Suprematismo Nero è bello? Ma sì certo, finalmente una Dark Lady su la Fiera della Vanità, ecco, fotografata la nera bogomba da un fotografo altrettanto nero: art director? Bogombo nerissimo, e impaginatore altro bogombo nero nero. Tutto Nero. Faccetta nera si è messo in proprio: brava e si e detto e scritto l'altro giorno. Bogombi di tutto il Mondo unitevi e...attenti alle chiappe, già perché il Potere bianco-nero-giallo-turchino...passata la sfuriata iconoclasta torna come prima e più di prima e via robot: benedetta Babilonia e usura bimillenaria. L'ora delle Tenebre!


A Vanity Fair First: Black Photographer Shoots Cover
https://www.rangefinderonline.com/news-features/industry-news/a-vanity-fair-first-black-photographer-shoots-cover/[/i]
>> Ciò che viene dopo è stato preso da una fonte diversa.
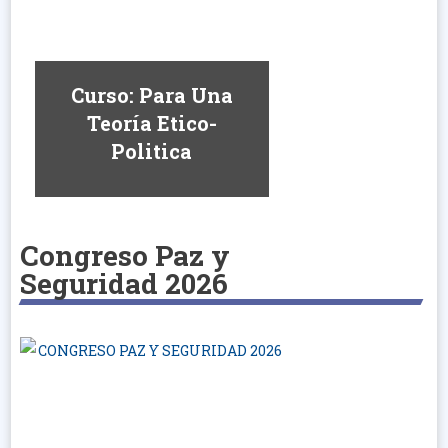
Curso: Para Una
Teoría Etico-
Politica
Congreso Paz y
Seguridad 2026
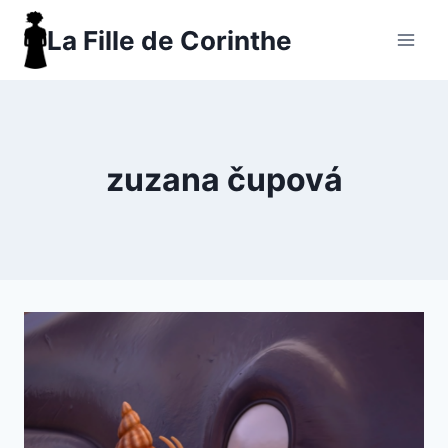
Aller
La Fille de Corinthe
au
contenu
zuzana čupová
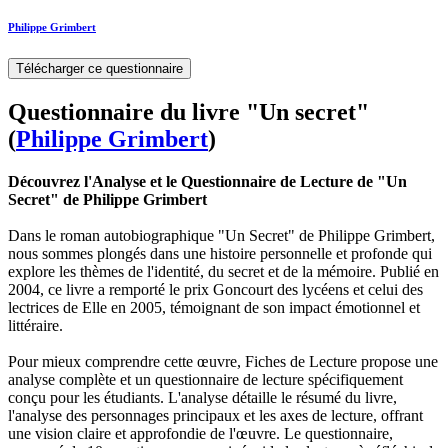
Philippe Grimbert
Télécharger ce questionnaire
Questionnaire du livre "Un secret"
(
Philippe Grimbert
)
Découvrez l'Analyse et le Questionnaire de Lecture de "Un
Secret" de Philippe Grimbert
Dans le roman autobiographique "Un Secret" de Philippe Grimbert,
nous sommes plongés dans une histoire personnelle et profonde qui
explore les thèmes de l'identité, du secret et de la mémoire. Publié en
2004, ce livre a remporté le prix Goncourt des lycéens et celui des
lectrices de Elle en 2005, témoignant de son impact émotionnel et
littéraire.
Pour mieux comprendre cette œuvre, Fiches de Lecture propose une
analyse complète et un questionnaire de lecture spécifiquement
conçu pour les étudiants. L'analyse détaille le résumé du livre,
l'analyse des personnages principaux et les axes de lecture, offrant
une vision claire et approfondie de l'œuvre. Le questionnaire,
Ps. Tutta sta ammuina per far vincere un arteriosclerotico bianco (!) a nome Biden: so' ragazzi a telecomando sti ameri + cani via bonaccione Soros e altri del backstage Stars & Stripes

Last Update

“L'analfabeta del Futuro non è colui che ignora l'alfabeto bensì la Fotografia”. Inteso come strutturazione, codice con tanto di grammatica/sintassi signor Roland Barthes e segaroli associati. Divenuto un manthra, ripetuto da mane a sera al cospetto dei tanti eterodiretti dal catodico e via smartphone, eccone la dimostrazione solare di come il caso “nero” americano si dimostra in tutta la sua abborracciata costruzione, senza dire: ma che influencer borgataro prezzolato ci ha Soros & Co?
Breve: sottoscritto, come di prammatica per ritornarci poi in un secondo momento, arriva l'avviso del Dario Photo blog, il fotografo della Nera copertina di Vanity Fair. E dato consenso alla richiesta di iscrizione: tadaaa il sito is Expired. Siché meglio tradurlo letteralmente dal latino: (e)spirato. Termine tempo. Morto: bisogna continuare?
Le bugie signor Soros hanno le gambe corte. Sempre. E altrettanto il Tempo che Galantuomo è. Sempre. Eppure bastava che negli Anni Sessanta (lei ex nazista interdetto dal risiedere nella sua Ungheria) fosse interdetta l'istruzione universale, e al corrente Internet de Noandri, senza spendere patrimoni in (finte) campagne di “dritti” per avere appecoramenti inimmaginabili, tanto in Amerika quanto nel Vecchio ed esausto Continente: gli errori, come vede, si pagano Soros front end di entità “aliene”. Giù la mascherina, pandemica o meno che il gioco, qui ed ora, è terminato. Anzi no: Expired


Nb. Nell'immagine UNO la richiesta di conferma sottoscrizione, mentre nella DUE il risultato della “costruzione” Antifa in chiave anti Trump e non solo, dei soliti babilonesi “a debito”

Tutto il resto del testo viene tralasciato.